# Meriwether County 2005



## meriwether john (Feb 3, 2005)

2180 acres
$700.00 individual $950.00 Family $300.00 small game only $325.00 Turkey only
40 memberships(full) about 34 are taken
antler restrictions
northern part of county about 12 miles from exit 41/I-85
mostly pines of various ages with over a dozen creeks/streams with hardwoods--foodplots/feed
discounted memberships discussed at breakfast meeting(see below)
campsite with electricity(limited)



a great chance to meet members and see the land is this Sat. at 8am. we are having a breakfast meeting at County Line Cafe in Luthersville and will possibly be doing some small game hunting afterwards. some of you have already pm'd me before and have only heard back from a couple. spots are first come and will not be held without a deposit. dues are from 4/1 to 3/31
dues can be made in payments as long as $325.00 iis paid prior to 4/1 and paid in full by July20th.
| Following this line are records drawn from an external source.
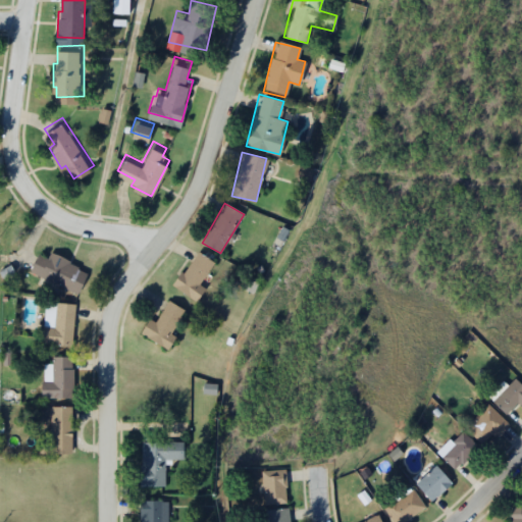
[(38,245),(29,265),(81,286),(89,266),(72,260),(74,255),(54,246),(52,251),(38,245)]
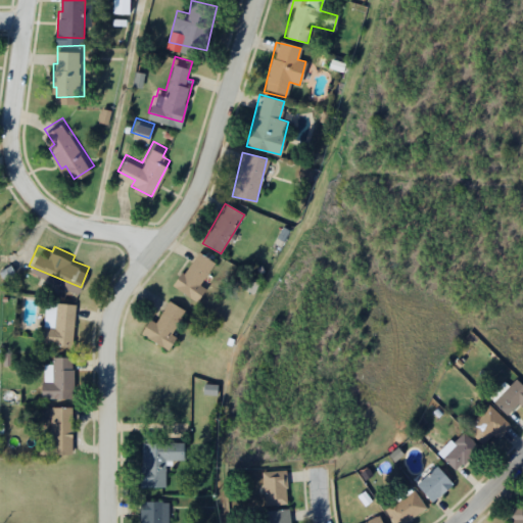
[(195,301),(205,289),(198,284),(214,263),(197,251),(173,285),(195,301)]
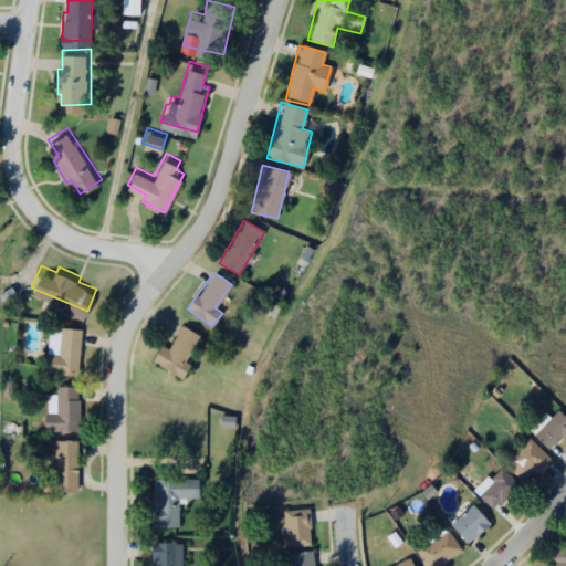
[(63,320),(62,347),(46,346),(45,364),(81,366),(84,321),(63,320)]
Jim Thompson, you sir have a bird with your name on it(Randy also).


----------



## dutchman (Feb 3, 2005)

*John*

You know I'll be there.

See you on Saturday.


----------



## Yel95 (Feb 3, 2005)

I just sent you a PM.

Thanks...
Jeff


----------



## taylornelms (Feb 3, 2005)

not really interested on the lease cause i have a little land i hunt down stricklandtown rd but i was just gonna say if all 40 of you guys show up at county line cafe your gonna kill that place.  Me and some buddies are goin down to some otehr land we have in meriwether and will prbly eat later in the day hopefully they will be able to recoop by then.  Good luck on fillin those memberships.


----------



## meriwether john (Feb 3, 2005)

Taylor-- They love us there.  
Dutch---Man you're buying 
 Yel---Back atcha!!!


----------



## dutchman (Feb 6, 2005)

*Thanks, Meriwether John*

Went down to visit with John and Jacob yesterday. Toured their lease and hung out for little while. They are great hosts! Thanks again guys.


----------



## meriwether john (Feb 6, 2005)

well at least you got to see about a third. sorry you made the trip that far only to find the roads blocked off. hopefully we'll have 'em cleared soon. It was a pleasure to meet all you guys that came on Sat. Dutch-- Jacob was telling me that you are a turkey hunter not just somebody that goes turkey hunting-- he was impressed I could tell. David and Jeff any help you need just yell and if you want to spend a day scouting myself or any of the crew would be glad to sneak around. sorry the beagles had other work to do. Thanks again to all and hope you enjoy the woods and fellowship this year.


----------



## rance56 (Feb 9, 2005)

*i sent a pm*

sent a pm


----------



## goosebuster (Feb 10, 2005)

Is there any memberships still available i would be very interested


----------



## meriwether john (Feb 10, 2005)

if all current members re-up I have 4 slots still to fill.


----------



## Da Butcher (Feb 10, 2005)

*Hunting land*

Send me a PM, I'd be interested. I need to talk to a buddy about his lease in Merriweather and get some feedback. May even be the same club. We hunt down there a lot on a small private track as well. Any opportunity for waterfowl?, especially after deer season. I have an 11 year old and we'd be interested in small game. Finally, any hogs. Thanks


----------